Cloud Computing 14 min read

Hard‑Core Cloud Foundations Power Agentic AI: Highlights from re:Invent 2025 Peter & Dave Keynote

At re:Invent 2025, AWS executives Peter DeSantis and Dave Brown detailed a series of hardware and service innovations—including Graviton5, Trainium3/4, Lambda Managed Instances, Project Mantle, and S3 Vectors—showcasing how security, availability, elasticity, cost, and agility are becoming even more critical for the AI era, with concrete performance benchmarks from customers such as Airbnb, Apple, and Twelve Labs.

Amazon Cloud Developers
Amazon Cloud Developers
Amazon Cloud Developers
Hard‑Core Cloud Foundations Power Agentic AI: Highlights from re:Invent 2025 Peter & Dave Keynote

Keynote Overview

On December 5, 2024 (Beijing time), AWS senior vice presidents Peter DeSantis and Dave Brown delivered a technical keynote titled “Infrastructure Innovation” at re:Invent 2025, outlining the core value of cloud infrastructure for the AI era.

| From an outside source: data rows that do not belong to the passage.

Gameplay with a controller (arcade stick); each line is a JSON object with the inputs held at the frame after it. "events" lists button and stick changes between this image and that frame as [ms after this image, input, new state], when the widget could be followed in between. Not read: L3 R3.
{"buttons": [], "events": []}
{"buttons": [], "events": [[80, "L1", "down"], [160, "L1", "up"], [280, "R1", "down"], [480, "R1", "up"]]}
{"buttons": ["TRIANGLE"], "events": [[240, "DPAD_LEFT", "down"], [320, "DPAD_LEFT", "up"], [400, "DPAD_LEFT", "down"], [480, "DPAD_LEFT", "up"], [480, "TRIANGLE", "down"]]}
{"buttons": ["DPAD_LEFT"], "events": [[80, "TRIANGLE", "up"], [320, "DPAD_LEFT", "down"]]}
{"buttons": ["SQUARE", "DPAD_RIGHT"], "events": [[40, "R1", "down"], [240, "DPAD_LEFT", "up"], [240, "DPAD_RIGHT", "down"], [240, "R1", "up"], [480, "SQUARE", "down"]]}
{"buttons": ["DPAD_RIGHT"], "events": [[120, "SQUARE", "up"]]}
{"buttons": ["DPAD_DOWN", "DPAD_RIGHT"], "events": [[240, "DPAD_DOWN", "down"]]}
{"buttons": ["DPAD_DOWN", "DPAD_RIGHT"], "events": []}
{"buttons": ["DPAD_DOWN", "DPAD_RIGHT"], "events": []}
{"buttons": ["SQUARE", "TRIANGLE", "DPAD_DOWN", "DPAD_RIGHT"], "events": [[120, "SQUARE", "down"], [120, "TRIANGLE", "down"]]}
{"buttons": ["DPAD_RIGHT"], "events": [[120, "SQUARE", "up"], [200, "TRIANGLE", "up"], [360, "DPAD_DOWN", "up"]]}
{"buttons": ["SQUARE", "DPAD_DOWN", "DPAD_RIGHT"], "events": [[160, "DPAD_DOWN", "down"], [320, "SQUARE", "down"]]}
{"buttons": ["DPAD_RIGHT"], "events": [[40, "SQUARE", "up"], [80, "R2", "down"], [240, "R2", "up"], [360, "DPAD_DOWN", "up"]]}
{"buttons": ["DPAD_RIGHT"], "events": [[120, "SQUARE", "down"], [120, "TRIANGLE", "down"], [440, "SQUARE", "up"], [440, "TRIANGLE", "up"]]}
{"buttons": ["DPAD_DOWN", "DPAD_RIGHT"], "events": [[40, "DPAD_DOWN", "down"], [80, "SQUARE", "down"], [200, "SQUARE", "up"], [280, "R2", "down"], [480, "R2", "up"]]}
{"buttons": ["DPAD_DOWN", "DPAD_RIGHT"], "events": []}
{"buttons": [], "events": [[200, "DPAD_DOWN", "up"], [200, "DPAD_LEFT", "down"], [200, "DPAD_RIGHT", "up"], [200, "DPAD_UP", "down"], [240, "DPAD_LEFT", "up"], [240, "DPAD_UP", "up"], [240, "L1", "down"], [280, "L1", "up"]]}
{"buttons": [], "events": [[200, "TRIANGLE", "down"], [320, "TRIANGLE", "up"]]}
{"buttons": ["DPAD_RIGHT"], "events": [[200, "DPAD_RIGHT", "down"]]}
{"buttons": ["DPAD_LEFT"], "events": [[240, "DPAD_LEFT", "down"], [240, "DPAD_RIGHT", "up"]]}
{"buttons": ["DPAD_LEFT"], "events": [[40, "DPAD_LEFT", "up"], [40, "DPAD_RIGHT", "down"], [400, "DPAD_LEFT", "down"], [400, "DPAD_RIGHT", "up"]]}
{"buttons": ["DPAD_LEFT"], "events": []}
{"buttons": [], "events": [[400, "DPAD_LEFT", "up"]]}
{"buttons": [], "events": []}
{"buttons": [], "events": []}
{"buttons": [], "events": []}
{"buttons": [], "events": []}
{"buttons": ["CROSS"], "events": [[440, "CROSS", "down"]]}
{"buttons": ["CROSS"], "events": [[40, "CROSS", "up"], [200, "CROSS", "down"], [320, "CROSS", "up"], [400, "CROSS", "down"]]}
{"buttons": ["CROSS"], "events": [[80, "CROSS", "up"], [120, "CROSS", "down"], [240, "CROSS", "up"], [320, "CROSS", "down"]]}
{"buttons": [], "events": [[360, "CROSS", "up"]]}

Core Infrastructure Themes

The speakers emphasized that AI is reshaping application development, but the fundamental attributes of cloud computing—security, availability, elasticity, cost efficiency, and agility—are becoming even more essential. Security must be a top priority because AI also empowers attackers; availability must withstand unprecedented AI workloads; elasticity must match the scale of AI services; cost control is critical given the high expense of AI training and inference; and agility is required to rapidly start, optimize, and adjust AI workloads.

Hardware Innovations

Amazon Graviton5 introduces a 192‑core processor with unified fast memory access, a 5× larger L3 cache, and a fan‑power reduction of 33 % thanks to a direct‑silicon cooling design. The M9g instance built on Graviton5 delivers 25 % higher performance than the previous M8g, offering the best price‑performance in EC2.

Early customer benchmarks demonstrate the impact: Airbnb achieved a 25 % performance uplift, Atlassian reduced latency by 20 %, Honeycomb saw a 36 % per‑core performance increase, and SAP HANA experienced a 60 % boost in OLTP query performance.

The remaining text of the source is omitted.